In diesem Bereich werden etwa 5 Prozent für die eigene Armee produziert, und 95 Prozent gehen in den Export. Ich [PAGE 32] glaube nicht, dass man immer noch sagen kann, das sei eine Aufgabe des Bundes.

Ich bitte Sie, diese Motion nicht anzunehmen. Denn wir möchten die Ammotec abstossen, damit wir den Übergang der Ruag finanzieren können. Die Ruag hat, Sie haben das gehört, grosse Probleme. Die Ruag musste Stellen abbauen und muss weitere Stellen abbauen. Wir brauchen diese Mittel auch, damit nicht der Steuerzahler zur Kasse gebeten wird, um Sanierungsbeiträge für die Ruag zu gewährleisten. Mit dem Verkauf der Ammotec haben wir die Möglichkeit, die Ruag mit dem Ertrag, der so erwirtschaftet wird, zu sanieren.
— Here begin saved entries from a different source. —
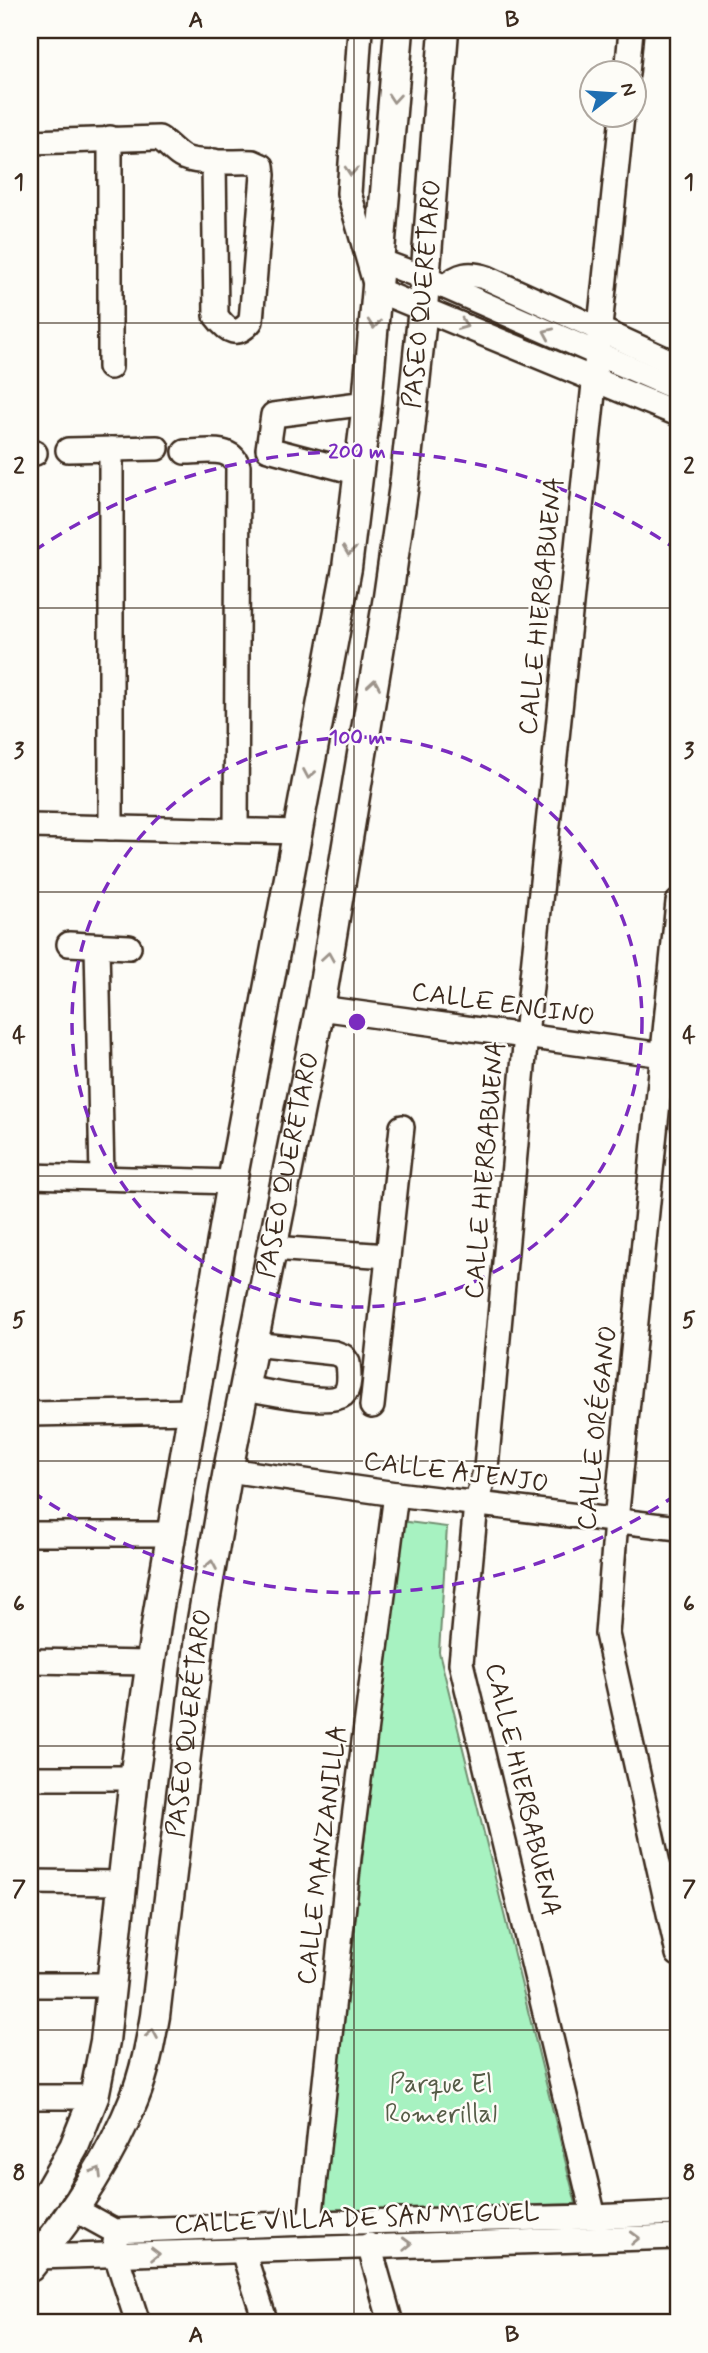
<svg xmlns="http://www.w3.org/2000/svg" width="708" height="2353" viewBox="0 0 708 2353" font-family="Mynerve,sans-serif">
  <rect width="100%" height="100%" fill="#fdfcf7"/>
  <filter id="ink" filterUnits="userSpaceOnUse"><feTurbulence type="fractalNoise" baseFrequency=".0143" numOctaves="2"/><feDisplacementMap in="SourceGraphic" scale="14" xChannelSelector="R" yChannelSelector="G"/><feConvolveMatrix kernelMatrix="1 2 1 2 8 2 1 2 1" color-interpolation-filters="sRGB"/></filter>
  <g filter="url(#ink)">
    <polygon fill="#a7f2c1" stroke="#718e70" stroke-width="2" points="400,1521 447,1527 439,1652 576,2204 323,2211"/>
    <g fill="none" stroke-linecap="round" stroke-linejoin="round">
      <g stroke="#3b2a1e" stroke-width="28">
        <g id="minor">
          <polyline points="360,30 349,193 377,290 678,414"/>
          <polyline points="627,74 631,30"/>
          <polyline points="110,138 110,367"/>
          <path d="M30,142l129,-4c8,5 14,13 22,18 13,9 55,5 72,6l9,4 1,9 -12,146c-14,17 -23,11 -35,-5l-2,-155"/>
          <polyline points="380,261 425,278 678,389"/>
          <path d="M445,287c14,-13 24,-15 42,-9l191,87"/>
          <polyline points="111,449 111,828"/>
          <polyline points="68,450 157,448"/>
          <path d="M185,452c20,0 46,-7 53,14l-2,364"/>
          <polyline points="30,453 35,453"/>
          <polyline points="359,473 268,449 273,415 367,403"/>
          <polyline points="30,826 299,832"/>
          <polyline points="678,902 616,1521 607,1634 678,1954"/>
          <polyline points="69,944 129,947"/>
          <polyline points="97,946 102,1177"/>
          <polyline points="320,1008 678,1057"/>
          <polyline points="30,1176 232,1182"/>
          <polyline points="272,1248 388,1256"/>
          <path d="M244,1388c19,3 85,18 99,7 8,-7 6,-23 5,-32l-5,-7 -8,-3 -82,-9"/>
          <polyline points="372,1406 402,1127"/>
          <polyline points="30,1414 194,1411"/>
          <polyline points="228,1470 396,1494 678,1528"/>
          <polyline points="30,1534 171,1534"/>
          <polyline points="30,1661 150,1663"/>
          <polyline points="30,1778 134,1778"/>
          <polyline points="30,1882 122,1883"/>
          <polyline points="30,1985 112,1985"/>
          <polyline points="30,2097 94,2097"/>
          <polyline points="74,2209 114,2231 310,2223 594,2217 678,2213"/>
          <polyline points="594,2217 461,1663 476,1504 486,1468 526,1035 622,116"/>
          <polyline points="310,2223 349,1857 396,1494"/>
          <polyline points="115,2242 116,2255 138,2323"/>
          <polyline points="369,2245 391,2323"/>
          <polyline points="243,2252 266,2323"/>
          <path d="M38,2257c214,-7 427,-15 640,-20"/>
        </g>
      </g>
      <g stroke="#3b2a1e" stroke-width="33">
        <g id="major">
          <polyline points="30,2217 50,2189 74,2147 94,2097 105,2041 134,1778 158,1612 232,1182 347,568 367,403 399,30"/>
          <path id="s1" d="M30,2267c41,-50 80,-107 104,-168 11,-27 16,-55 21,-83l47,-396 26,-150 92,-462 68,-411 17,-119 18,-170 21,-278"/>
        </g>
      </g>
      <use href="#minor" stroke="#fdfcf7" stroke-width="23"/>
      <use href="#major" stroke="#fdfcf7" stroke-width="28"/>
    </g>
    <defs><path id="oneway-chevron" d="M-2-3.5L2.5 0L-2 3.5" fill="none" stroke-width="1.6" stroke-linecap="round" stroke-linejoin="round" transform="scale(1.75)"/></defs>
    <g stroke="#9c938a">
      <use href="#oneway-chevron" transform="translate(394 98) rotate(95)"/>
      <use href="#oneway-chevron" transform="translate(351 171) rotate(94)"/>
      <use href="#oneway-chevron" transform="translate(374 324) rotate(95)"/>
      <use href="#oneway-chevron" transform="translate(463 325) rotate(22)"/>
      <use href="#oneway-chevron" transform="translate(548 333) rotate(-156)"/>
      <use href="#oneway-chevron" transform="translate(349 551) rotate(97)"/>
      <use href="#oneway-chevron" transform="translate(374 684) rotate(-81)"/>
      <use href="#oneway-chevron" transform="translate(309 774) rotate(100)"/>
      <use href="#oneway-chevron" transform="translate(328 957) rotate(-81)"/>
      <use href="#oneway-chevron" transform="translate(211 1565) rotate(-80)"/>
      <use href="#oneway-chevron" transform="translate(152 2034) rotate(-80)"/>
      <use href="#oneway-chevron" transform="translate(97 2172) rotate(-59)"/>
      <use href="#oneway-chevron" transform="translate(635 2238) rotate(-2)"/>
      <use href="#oneway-chevron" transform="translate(407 2244) rotate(-2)"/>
      <use href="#oneway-chevron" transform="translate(155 2254) rotate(-1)"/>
    </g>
  </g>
  <path fill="none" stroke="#3b2a1e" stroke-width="2" stroke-opacity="0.55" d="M354,30v2293M30,323h648M30,608h648M30,892h648M30,1176h648M30,1461h648M30,1746h648M30,2030h648"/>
  <g fill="none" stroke="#7b2cbf" stroke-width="3.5" stroke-dasharray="12 9">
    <circle cx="357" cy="1022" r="285"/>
    <path d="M676 1495A571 571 0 0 1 34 1493M34 551A571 571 0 0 1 676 549"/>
  </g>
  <g text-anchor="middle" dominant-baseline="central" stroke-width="5" stroke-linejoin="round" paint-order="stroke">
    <g font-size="26" fill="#3b2a1e" stroke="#fdfcf7">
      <text stroke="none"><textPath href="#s1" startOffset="2028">PASEO QUERÉTARO</textPath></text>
      <text transform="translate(542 606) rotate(-84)">CALLE HIERBABUENA</text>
      <text transform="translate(503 1005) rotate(8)">CALLE ENCINO</text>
      <text stroke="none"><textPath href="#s1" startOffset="1146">PASEO QUERÉTARO</textPath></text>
      <text transform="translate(486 1170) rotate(-85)">CALLE HIERBABUENA</text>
      <text transform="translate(598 1428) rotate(-84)">CALLE ORÉGANO</text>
      <text transform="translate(456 1473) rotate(7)">CALLE AJENJO</text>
      <text stroke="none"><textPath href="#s1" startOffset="579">PASEO QUERÉTARO</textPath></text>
      <text transform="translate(522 1790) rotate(77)">CALLE HIERBABUENA</text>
      <text transform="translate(323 1855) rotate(-83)">CALLE MANZANILLA</text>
      <text transform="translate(357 2219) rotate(-2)">CALLE VILLA DE SAN MIGUEL</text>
    </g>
    <g font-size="26" fill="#565c47" stroke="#fdfcf7">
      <text x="441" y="2085">Parque El<tspan x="441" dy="30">Romerillal</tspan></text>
    </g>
  </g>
  <circle cx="357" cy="1022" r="10" fill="#7b2cbf" stroke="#fdfcf7" stroke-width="3.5"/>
  <g font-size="21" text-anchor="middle" font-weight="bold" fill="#7b2cbf" stroke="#fdfcf7" stroke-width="5" stroke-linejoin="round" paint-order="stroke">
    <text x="357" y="458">200 m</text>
    <text x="357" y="744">100 m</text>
  </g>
  <rect width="708" height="2353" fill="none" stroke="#fdfcf7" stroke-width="77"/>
  <g transform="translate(613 94) rotate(73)"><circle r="33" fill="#fdfcf7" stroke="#afa8a0" stroke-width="2"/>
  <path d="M0-5L12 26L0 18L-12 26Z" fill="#1f6fb2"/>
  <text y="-10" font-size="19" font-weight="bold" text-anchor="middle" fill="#3b2a1e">N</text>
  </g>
  <rect x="38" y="38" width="632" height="2276" fill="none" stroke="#3b2a1e" stroke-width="2.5"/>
  <g font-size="23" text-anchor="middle" font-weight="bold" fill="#3b2a1e">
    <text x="196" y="27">A</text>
    <text x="512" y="27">B</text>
    <text x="19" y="189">1</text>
    <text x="689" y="189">1</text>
    <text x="19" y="473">2</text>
    <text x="689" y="473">2</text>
    <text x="19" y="758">3</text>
    <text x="689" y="758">3</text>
    <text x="19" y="1042">4</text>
    <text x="689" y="1042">4</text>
    <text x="19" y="1327">5</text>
    <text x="689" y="1327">5</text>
    <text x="19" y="1611">6</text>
    <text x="689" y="1611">6</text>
    <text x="19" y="1896">7</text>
    <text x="689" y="1896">7</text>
    <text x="19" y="2180">8</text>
    <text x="689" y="2180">8</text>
    <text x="196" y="2342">A</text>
    <text x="512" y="2342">B</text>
  </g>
</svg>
Noch einmal: Für die Armee ist die Ammotec heute nicht mehr relevant, weil für die Munition, die produziert wird, ohnehin Bestandteile eingekauft werden müssen. Sonst kann das nicht gemacht werden. Der Bund ist, ganz einfach gesagt, keine Munitionsfabrik. Es ist keine Aufgabe des Bundes, Munition für andere Länder herzustellen. Wir können unsere Armee versorgen. Die Arbeitsplätze bleiben gewährleistet.

Ich bitte Sie also, die Motion nicht anzunehmen.